Obtain the following mouse lines:
- Pink1 KO (gift from Dr. Hansruedi Bueler)
- B6.SJL-Slc6a3tm1.1(cre)Bkmn/J (DATIREScre), (Jackson Laboratory, RRID: IMSR_JAX:006660)
- B6.Cg-Gt(ROSA)26Sortm9(CAG-tdTomato)Hze/J (Ai9), (Jackson Laboratory, RRID: IMSR_JAX:007909)
Before start
Obtain the following mouse lines:
- Pink1 KO (gift from Dr. Hansruedi Bueler)
- B6.SJL-Slc6a3tm1.1(cre)Bkmn/J (DATIREScre), (Jackson Laboratory, RRID: IMSR_JAX:006660)
- B6.Cg-Gt(ROSA)26Sortm9(CAG-tdTomato)Hze/J (Ai9), (Jackson Laboratory, RRID: IMSR_JAX:007909)
Purpose:
Generate mouse offsprings that are all DATIREScre/+; Ai9fl/+ and either Pink1 KO, HET or WT.

These mice are globally referred to as DATcrePink1 mice, which selectively express the red fluorescent protein tdTomato in dopaminergic neurons due to Cre-mediated recombination under control of the DAT promoter.
Animal housing details
Maintain all mice in a 12h light/dark cycle.
Control room temperature at 21°C.
Maintain relative humidity at 60%.
Provide ad libitum access to standard rodent chow and water.
Monitor health status daily.
Frame of reference
DATIREScre/cre = Homozygote mutant
DATIREScre/+ = Heterozygote

Ai9fl/fl = Homozygote mutant
Ai9fl/+= Heterozygote

Pink1-/- = Homozygote mutant (KO)
Pink1+/- = Heterozygote (HET)
Pink1+/+= Wild type (WT)
Breeding strategy
Step 1a: Cross DATIREScre with Pink1 mice
Purpose:
To generate DATIREScre/cre; Pink1+/− offsprings.
Method:
1. Mate DATIREScre/cre mice with Pink1-/- mice.
Genotype of all offsprings will be DATIREScre/+ ; Pink1+/-.

2. Mate these DATIREScre/+ ; Pink1+/- mice with DATIREScre/cre mice.
Genotype of 25% of the offsprings will be DATIREScre/cre ; Pink1+/-.

▸ Task directions
In the breeding protocol, what relative humidity should the mouse housing be kept at?

▸ Exercise data
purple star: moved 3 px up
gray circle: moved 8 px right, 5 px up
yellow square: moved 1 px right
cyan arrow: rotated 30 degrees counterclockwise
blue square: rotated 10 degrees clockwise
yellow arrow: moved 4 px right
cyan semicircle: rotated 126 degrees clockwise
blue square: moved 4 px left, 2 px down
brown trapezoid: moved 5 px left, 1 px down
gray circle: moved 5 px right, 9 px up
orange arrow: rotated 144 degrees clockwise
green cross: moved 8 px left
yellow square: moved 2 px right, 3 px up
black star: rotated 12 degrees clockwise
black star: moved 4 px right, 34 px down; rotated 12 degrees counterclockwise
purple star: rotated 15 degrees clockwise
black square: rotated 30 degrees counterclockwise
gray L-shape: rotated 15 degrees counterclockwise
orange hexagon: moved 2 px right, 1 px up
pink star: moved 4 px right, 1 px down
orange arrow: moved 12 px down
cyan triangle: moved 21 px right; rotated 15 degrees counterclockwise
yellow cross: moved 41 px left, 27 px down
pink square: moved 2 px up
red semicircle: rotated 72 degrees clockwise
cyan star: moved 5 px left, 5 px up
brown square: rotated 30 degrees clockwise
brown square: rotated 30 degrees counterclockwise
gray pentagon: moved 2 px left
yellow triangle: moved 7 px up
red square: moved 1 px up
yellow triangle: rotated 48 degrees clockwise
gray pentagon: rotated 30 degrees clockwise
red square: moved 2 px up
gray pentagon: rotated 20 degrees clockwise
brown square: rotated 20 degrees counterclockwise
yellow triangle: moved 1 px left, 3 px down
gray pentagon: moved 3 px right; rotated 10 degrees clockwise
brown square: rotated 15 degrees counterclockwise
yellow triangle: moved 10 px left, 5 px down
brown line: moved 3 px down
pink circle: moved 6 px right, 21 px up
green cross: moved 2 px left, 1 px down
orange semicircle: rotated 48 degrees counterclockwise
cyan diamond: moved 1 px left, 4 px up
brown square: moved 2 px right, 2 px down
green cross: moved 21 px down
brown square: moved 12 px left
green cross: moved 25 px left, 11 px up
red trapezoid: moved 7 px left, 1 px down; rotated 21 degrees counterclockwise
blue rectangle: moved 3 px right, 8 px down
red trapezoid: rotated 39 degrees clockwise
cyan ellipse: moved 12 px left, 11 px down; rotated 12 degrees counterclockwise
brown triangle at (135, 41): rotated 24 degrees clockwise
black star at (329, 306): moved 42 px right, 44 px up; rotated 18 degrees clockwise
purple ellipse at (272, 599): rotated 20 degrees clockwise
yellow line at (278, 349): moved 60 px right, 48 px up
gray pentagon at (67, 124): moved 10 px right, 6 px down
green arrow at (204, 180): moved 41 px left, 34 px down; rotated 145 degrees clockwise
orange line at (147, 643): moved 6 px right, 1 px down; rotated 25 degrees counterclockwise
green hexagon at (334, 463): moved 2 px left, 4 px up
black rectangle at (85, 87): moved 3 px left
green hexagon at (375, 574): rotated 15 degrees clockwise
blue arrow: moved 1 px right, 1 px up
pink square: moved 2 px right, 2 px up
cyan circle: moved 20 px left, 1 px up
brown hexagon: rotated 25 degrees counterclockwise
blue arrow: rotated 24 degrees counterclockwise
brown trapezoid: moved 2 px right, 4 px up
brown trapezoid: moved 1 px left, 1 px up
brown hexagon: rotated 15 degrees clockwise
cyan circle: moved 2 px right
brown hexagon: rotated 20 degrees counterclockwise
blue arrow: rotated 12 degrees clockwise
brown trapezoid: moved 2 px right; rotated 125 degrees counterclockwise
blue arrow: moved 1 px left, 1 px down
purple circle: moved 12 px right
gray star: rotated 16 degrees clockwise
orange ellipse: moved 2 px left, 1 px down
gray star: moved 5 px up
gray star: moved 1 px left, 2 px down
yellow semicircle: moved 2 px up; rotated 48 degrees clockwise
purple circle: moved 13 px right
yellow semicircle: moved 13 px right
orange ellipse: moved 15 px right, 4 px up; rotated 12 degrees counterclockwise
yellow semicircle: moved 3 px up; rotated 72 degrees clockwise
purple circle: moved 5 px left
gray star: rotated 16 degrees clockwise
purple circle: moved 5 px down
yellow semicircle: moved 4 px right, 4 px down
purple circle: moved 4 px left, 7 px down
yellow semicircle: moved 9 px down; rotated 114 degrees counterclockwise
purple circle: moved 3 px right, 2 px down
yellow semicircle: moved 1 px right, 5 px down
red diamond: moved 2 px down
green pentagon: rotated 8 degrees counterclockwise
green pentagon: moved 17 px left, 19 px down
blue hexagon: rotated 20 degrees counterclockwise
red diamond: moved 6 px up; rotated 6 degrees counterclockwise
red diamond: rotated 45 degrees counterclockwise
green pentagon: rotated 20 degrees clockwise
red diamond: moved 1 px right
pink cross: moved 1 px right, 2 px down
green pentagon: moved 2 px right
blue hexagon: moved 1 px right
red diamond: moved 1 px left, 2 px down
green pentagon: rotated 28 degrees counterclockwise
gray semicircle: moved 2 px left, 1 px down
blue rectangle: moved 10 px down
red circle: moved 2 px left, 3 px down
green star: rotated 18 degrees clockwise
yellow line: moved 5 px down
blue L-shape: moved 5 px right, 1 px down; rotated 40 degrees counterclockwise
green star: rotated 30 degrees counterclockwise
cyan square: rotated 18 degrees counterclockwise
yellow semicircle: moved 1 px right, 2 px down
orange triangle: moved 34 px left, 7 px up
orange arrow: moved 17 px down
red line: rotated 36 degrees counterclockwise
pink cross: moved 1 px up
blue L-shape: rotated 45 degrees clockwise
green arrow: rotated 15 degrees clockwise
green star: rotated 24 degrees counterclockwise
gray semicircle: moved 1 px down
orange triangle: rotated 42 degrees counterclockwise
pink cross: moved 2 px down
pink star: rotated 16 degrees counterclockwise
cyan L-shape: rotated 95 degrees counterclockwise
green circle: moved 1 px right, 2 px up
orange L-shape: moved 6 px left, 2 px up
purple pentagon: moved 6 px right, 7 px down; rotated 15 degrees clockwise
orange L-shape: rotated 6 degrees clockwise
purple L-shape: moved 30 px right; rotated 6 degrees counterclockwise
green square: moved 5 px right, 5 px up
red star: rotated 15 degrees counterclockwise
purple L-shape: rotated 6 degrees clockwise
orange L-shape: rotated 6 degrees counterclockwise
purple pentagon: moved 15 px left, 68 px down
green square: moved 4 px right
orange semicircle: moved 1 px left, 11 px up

▸ Answer to the exercise
60%